An emergency conference call among Florida House Democrats devolved into accusations about mishandling on consultants with Florida House Victory.
The content of the call was relayed to Florida Politics by several members of the caucus who requested anonymity in order to continue participating in internal discussions
The discussion took place following the controversial parting of ways with consultants Reggie Cardozo and Janee Murphy.
The consultants had worked on a contract and expected to stay on through the 2020 elections. But new leaders have stated they want in-house services.
Several revelations about the decision came to light. Among them:
- Incoming House Democratic leaders Evan Jenne and Bobby DuBose, who co-lead the caucus after 2020, and Ben Diamond, set to lead after 2022, made the decision to cut ties with the consultants without consulting current Leader Kionne McGhee.
- Jenne asserted the contract with one of the consultants was not legal because it was never signed by Florida Democratic Party chair Terrie Rizzo. McGhee, though, believes the contract would be enforceable as all parties believed it to be binding at the time. “It’s contract law, not election law,” McGhee said.
- Some Democratic members learned of the termination on consultants first through reports in the press. This incited some members to demand better communication, and for members to be told in advance of such personnel decisions.
- No new finance director has been put in place to handle fundraising in the immediate future, though DuBose said talks have already begun as far as a new hire.
But until a new hire gets in place, leaders said Dubose, Jenna and Diamond would handle fundraising responsibilities.

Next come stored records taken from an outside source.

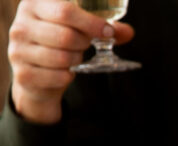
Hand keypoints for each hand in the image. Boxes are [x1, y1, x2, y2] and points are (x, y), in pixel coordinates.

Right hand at [8, 0, 134, 123]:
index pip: (65, 11)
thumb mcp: (77, 29)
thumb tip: (129, 32)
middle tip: (84, 44)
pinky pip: (59, 77)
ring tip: (71, 56)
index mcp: (34, 5)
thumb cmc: (59, 44)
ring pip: (63, 58)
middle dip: (84, 43)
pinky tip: (64, 71)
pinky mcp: (23, 73)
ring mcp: (18, 50)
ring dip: (76, 60)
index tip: (108, 32)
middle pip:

Some members were reluctant to discuss further information, like ongoing talks about payouts for consultants or revealing the amount of fundraising taking place at House Victory over the past two months.
But some members, particularly freshman blindsided by the personnel shift, took umbrage at the lack of communication.
“We have not had any conversation,” said state Rep. Anika Tene Omphroy.
“This was done in the dark,” said state Rep. Dianne Hart.
Many of the upset members suggested the conference call served as a good venue to bring everybody up to speed.
But all sides of the argument agreed the discontent expressed in press accounts hurt the party.
“This needs to be positive and private,” McGhee said.
Leaks, he suggested, will hurt the entire Democratic caucus, and the party must publicly support leadership even amid disagreement.